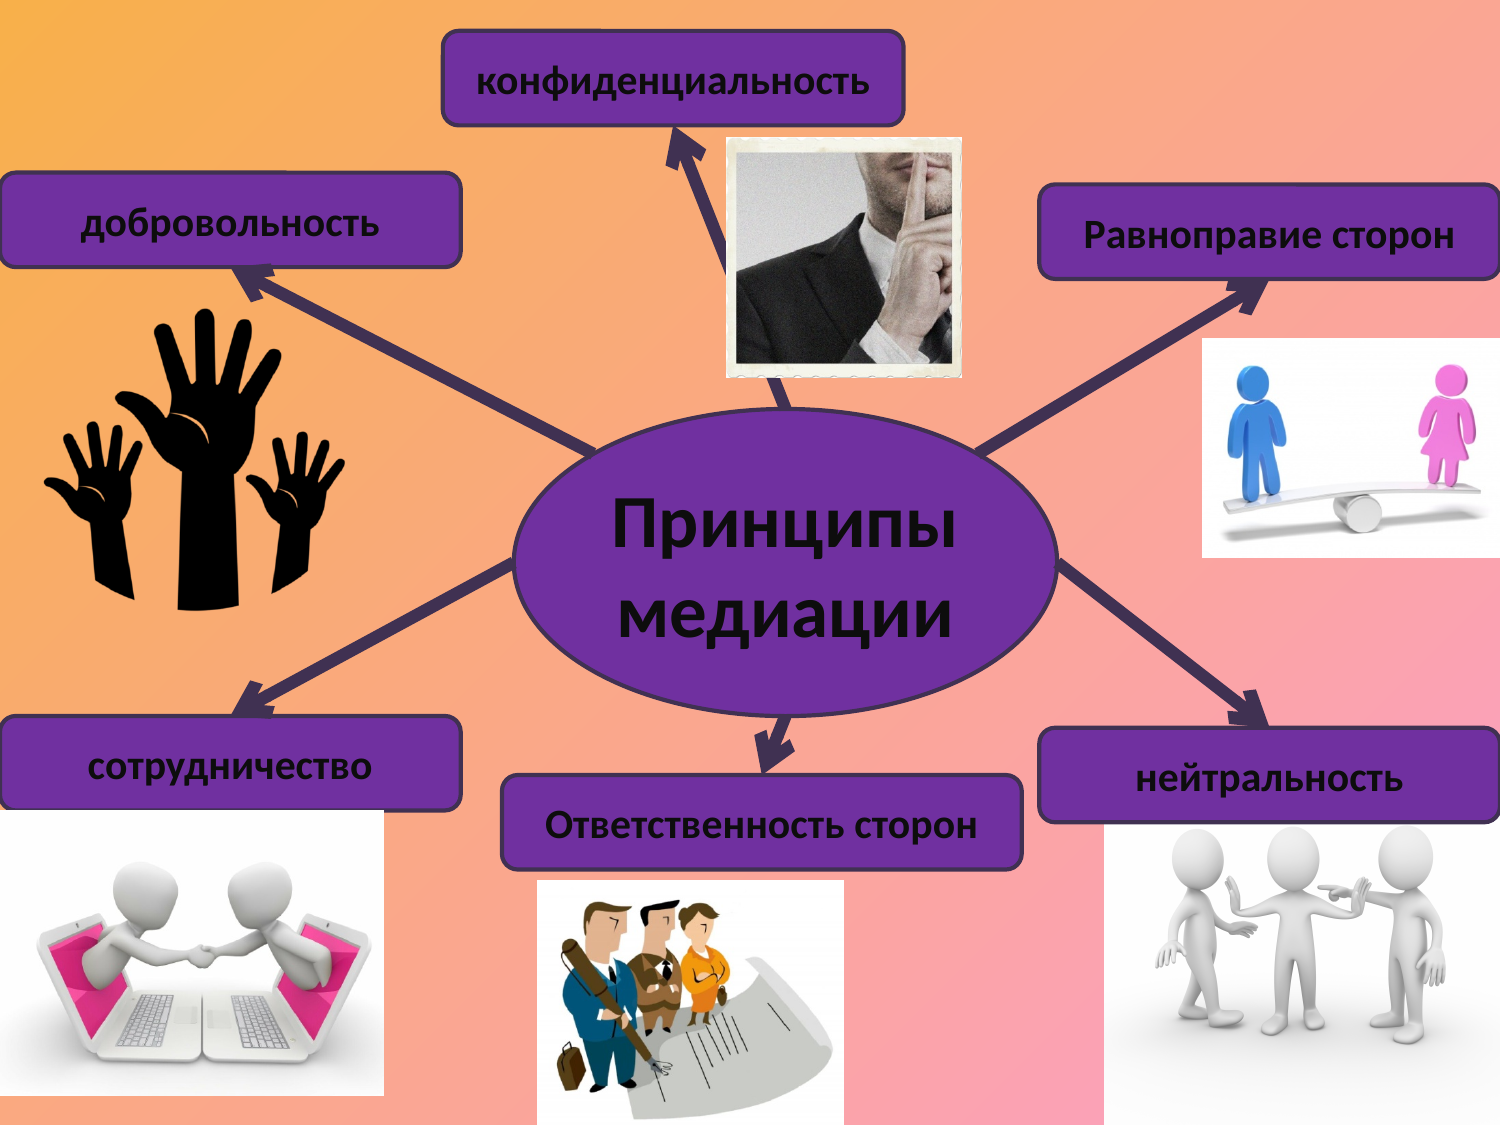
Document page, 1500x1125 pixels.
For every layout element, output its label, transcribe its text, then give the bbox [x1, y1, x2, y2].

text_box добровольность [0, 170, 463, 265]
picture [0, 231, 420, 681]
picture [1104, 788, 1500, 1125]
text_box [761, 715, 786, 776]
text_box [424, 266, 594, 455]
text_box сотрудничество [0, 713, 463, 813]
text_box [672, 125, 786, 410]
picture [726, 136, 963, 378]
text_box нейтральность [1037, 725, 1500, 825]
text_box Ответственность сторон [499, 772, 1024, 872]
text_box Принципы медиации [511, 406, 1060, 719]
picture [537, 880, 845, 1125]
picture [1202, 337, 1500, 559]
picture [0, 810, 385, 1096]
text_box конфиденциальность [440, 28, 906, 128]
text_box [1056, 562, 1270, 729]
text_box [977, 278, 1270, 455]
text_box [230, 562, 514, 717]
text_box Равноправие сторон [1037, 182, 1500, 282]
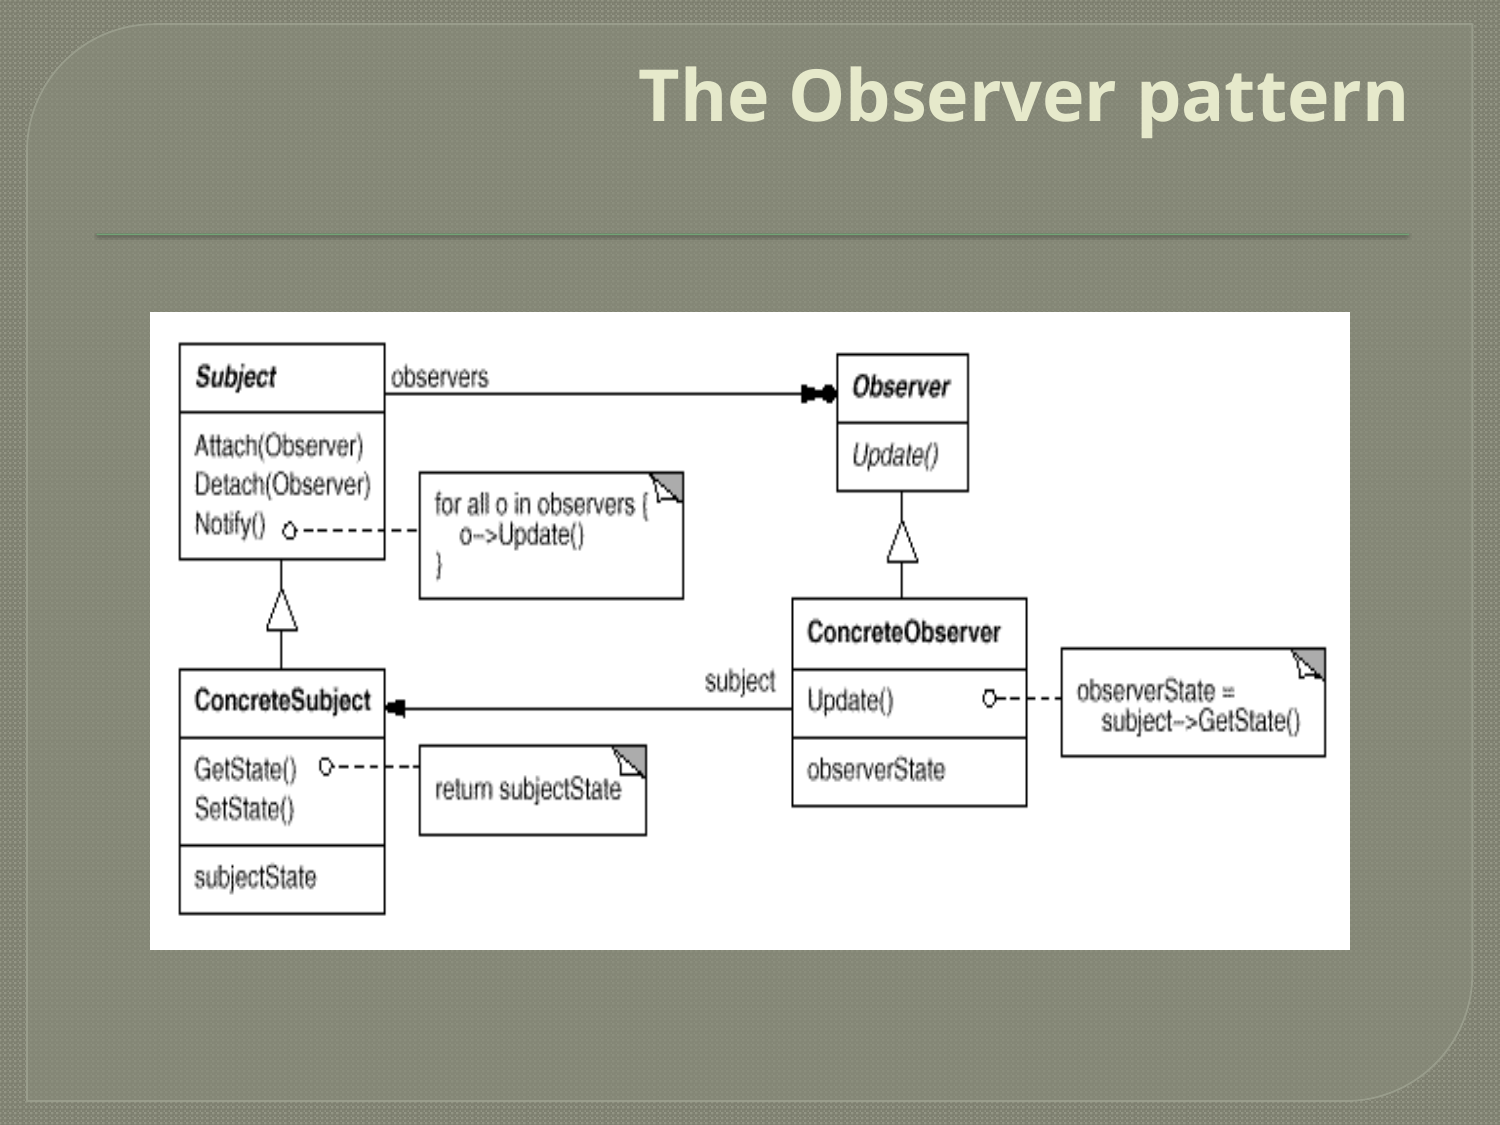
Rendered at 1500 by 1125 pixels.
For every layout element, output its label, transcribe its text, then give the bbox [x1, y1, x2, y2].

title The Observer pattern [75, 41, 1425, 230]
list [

************

If a line in the records has the word "pixels", copy that line.

Document page, 1500x1125 pixels.
Rendered at 1500 by 1125 pixels.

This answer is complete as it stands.